Cleaning in place / cooling with surface water

Cleaning in place / cooling with surface water

(OP)
Hi,

Do any of you have experience with cleaning in place of plate heatexchangers in combination with natural surface water? We want to prevent the build-up of fouling due to biological growth of organisms. I see a lot of applications in the food and beverages industry. But there the circumstances may be different and more defined. I am confronted with an almost absolute requirement that no cleaning chemicals are allowed to land into the outlet pipe of the cooling system. The emission license doesn't give any maximal concentrations, that are being allowed. Thereupon the use of the natural water as a cooling resource is already under heavy environmental discussion. The latter is more a political thing, but quite sensitive. Taking all this into account I wonder whether cleaning in place is feasible.

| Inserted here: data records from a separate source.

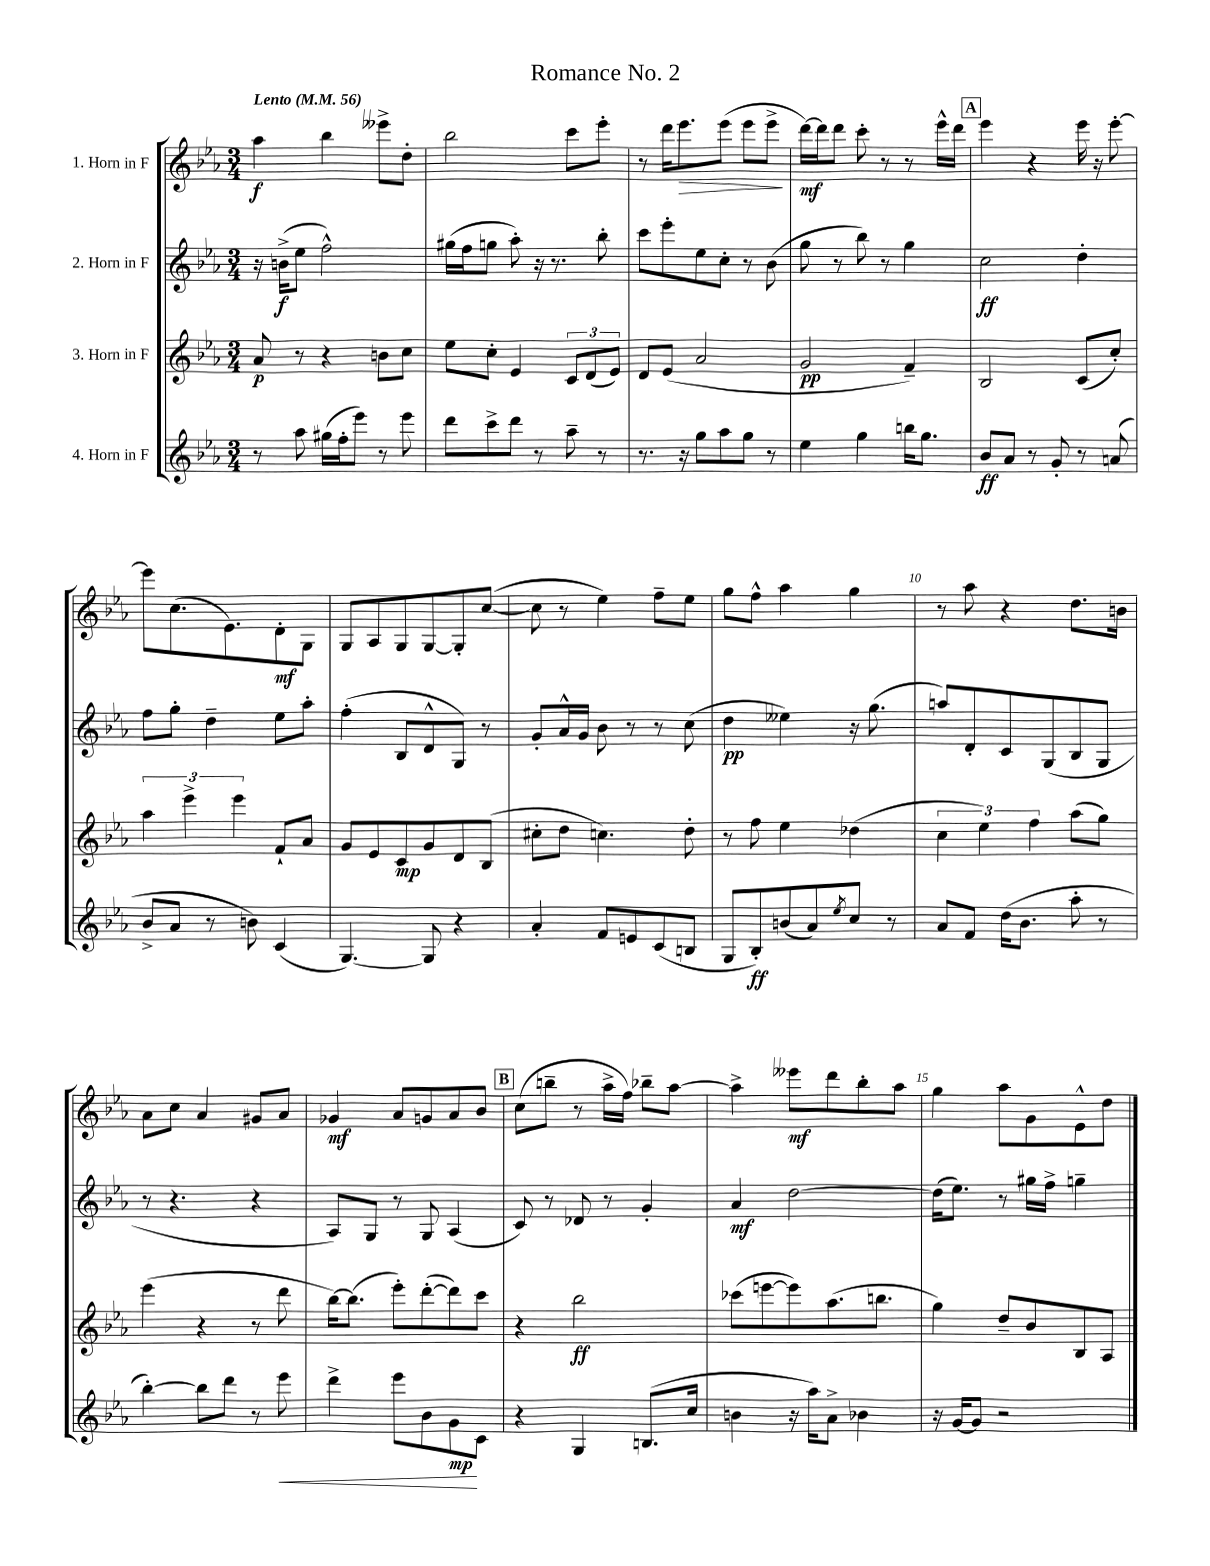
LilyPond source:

\header { title = "Romance No. 2" }
<<
\new StaffGroup <<
\new Staff = "s0" \with { instrumentName = "1. Horn in F" } {
    \clef treble \key ees \major \numericTimeSignature \time 3/4 \tempo "Lento" 4 = 56
    aes''4\f bes''4 eeses'''8-> d''8-. |
    bes''2 c'''8 ees'''8-. |
    r8 d'''16 ees'''8.\> ees'''8( ees'''8 ees'''8->\! |
    d'''16~\mf) d'''16 d'''8 c'''8-. r8 r8 ees'''16-^ d'''16 |
    \mark \markup { \box "A" } ees'''4 r4 ees'''16 r16 ees'''8~-. |
    ees'''8 c''8.( ees'8.) d'8-.\mf g8 |
    g8 aes8 g8 g8~ g8-. c''8~( |
    c''8 r8 ees''4) f''8-- ees''8 |
    g''8 f''8-^ aes''4 g''4 |
    r8 aes''8 r4 d''8. b'16 |
    aes'8 c''8 aes'4 gis'8 aes'8 |
    ges'4\mf aes'8 g'8 aes'8 bes'8 |
    \mark \markup { \box "B" } c''8( b''8-- r8 aes''16-> f''16) bes''8-- aes''8~ |
    aes''4-> eeses'''8\mf d'''8 bes''8-. aes''8 |
    g''4 aes''8 g'8 ees'8-^ d''8 \bar "|." |
}
\new Staff = "s1" \with { instrumentName = "2. Horn in F" } {
    \clef treble \key ees \major \numericTimeSignature \time 3/4
    r16 b'16->\f( ees''8 f''2-^) |
    gis''16( f''16 g''8 aes''8-.) r16 r8. bes''8-. |
    c'''8 ees'''8-. ees''8 c''8-. r8 bes'8( |
    g''8 r8 bes''8) r8 g''4 |
    \mark \markup { \box "A" } c''2\ff d''4-. |
    f''8 g''8-. d''4-- ees''8 aes''8-. |
    f''4-.( bes8 d'8-^ g8) r8 |
    g'8-. aes'16-^ g'16 bes'8 r8 r8 c''8( |
    d''4\pp eeses''4) r16 g''8.( |
    a''8) d'8-. c'8 g8( bes8 g8 |
    r8 r4. r4 |
    aes8) g8 r8 g8 aes4( |
    \mark \markup { \box "B" } c'8) r8 des'8 r8 g'4-. |
    aes'4\mf d''2~ |
    d''16( ees''8.) r8 gis''16 f''16-> g''4-- \bar "|." |
}
\new Staff = "s2" \with { instrumentName = "3. Horn in F" } {
    \clef treble \key ees \major \numericTimeSignature \time 3/4
    aes'8\p r8 r4 b'8 c''8 |
    ees''8 c''8-. ees'4 \tuplet 3/2 { c'8 d'8( ees'8) } |
    d'8 ees'8( aes'2 |
    g'2\pp f'4--) |
    \mark \markup { \box "A" } bes2 c'8( c''8-.) |
    \tuplet 3/2 { aes''4 ees'''4-> ees'''4 } f'8-! aes'8 |
    g'8 ees'8 c'8\mp g'8 d'8 bes8( |
    cis''8-. d''8 c''4.) d''8-. |
    r8 f''8 ees''4 des''4( |
    \tuplet 3/2 { c''4 ees''4) f''4 } aes''8( g''8) |
    ees'''4( r4 r8 d'''8 |
    bes''16~) bes''8.( ees'''8-.) d'''8~-.( d'''8) c'''8 |
    \mark \markup { \box "B" } r4 bes''2\ff |
    ces'''8( e'''8~ e'''8) aes''8.( b''8. |
    g''4) d''8-- bes'8 bes8 aes8 \bar "|." |
}
\new Staff = "s3" \with { instrumentName = "4. Horn in F" } {
    \clef treble \key ees \major \numericTimeSignature \time 3/4
    r8 aes''8 gis''16( f''16-. ees'''8) r8 ees'''8 |
    d'''8 c'''8-> d'''8 r8 aes''8-- r8 |
    r8. r16 g''8 aes''8 g''8 r8 |
    ees''4 g''4 b''16 g''8. |
    \mark \markup { \box "A" } bes'8\ff aes'8 r8 g'8-. r8 a'8( |
    bes'8-> aes'8 r8 b'8) c'4( |
    g4.~) g8 r4 |
    aes'4-. f'8 e'8 c'8( b8 |
    g8 bes8-.\ff) b'8( aes'8) \acciaccatura { ees''8 } c''8 r8 |
    aes'8 f'8 d''16( bes'8. aes''8-. r8 |
    bes''4~-.) bes''8 d'''8 r8 ees'''8\< |
    d'''4-> ees'''8 bes'8 g'8\mp\! c'8 |
    \mark \markup { \box "B" } r4 g4 b8.( c''16 |
    b'4 r16 aes''16) aes'8-> bes'4 |
    r16 g'16~ g'8 r2 \bar "|." |
}
>>
>>
\layout { \context { \Score \override BarNumber.break-visibility = ##(#f #t #t) barNumberVisibility = #(every-nth-bar-number-visible 5) } }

Unless any of you can give me a hint about proven possibility to clean in place a plate heatexchanger on the cooling water side. without a risk of contaminating the lake, where the cooling water is pumped back to. Can I assume that CIP in combination with food or beverages is thus secure, that my worry about emitting chemicals in the lake is just neglectable risk?

Let me take the opportunity to wish you all a healthy and prosperous 2011.

Karel Postulart, The Netherlands
Nuon Power Generation

RE: Cleaning in place / cooling with surface water

By plate heat exchanger do you mean plate and frame (PHE)?

If so, where they originated was the dairy industry where the requirement is that all equipment is disassembled and steam cleaned daily.  They later progressed into industrial uses.

First, you should make sure that you have a good straining system on the cooling water.  Your PHE mfg'r will be able to tell you the largest particle that the plate passages will permit to pass through.  Any thing larger than that, and the PHE will become a VERY GOOD strainer.

That done, you could arrange valving so that you can back flush the CW side by reverse flow.  That won't really do anything for biological growth, however.  Look at Alfa Laval's site and GEA Ecoflex's site in their sugar section to see if they have any examples of that type of valving.  I know that they have schemes for that type of back flushing on PHE's that handle dirty flow streams, but I don't know if they show it on the site (and I'll let you do the looking.)

Make sure that your design velocities are where the mfg'r recommends that they should be.  The biggest mistake I see made in PHE application is that the velocity, especially the dirty side velocity isn't designed to be high enough to take advantage of the plate's ability to stay clean.

Back to the original question, based on my first comment above, you have the best of all worlds with respect to cleaning without having any objectionable effluent in that your Hx is designed to be disassembled and cleaned.  Use it like it was designed and watch the tubular Hx guys cry.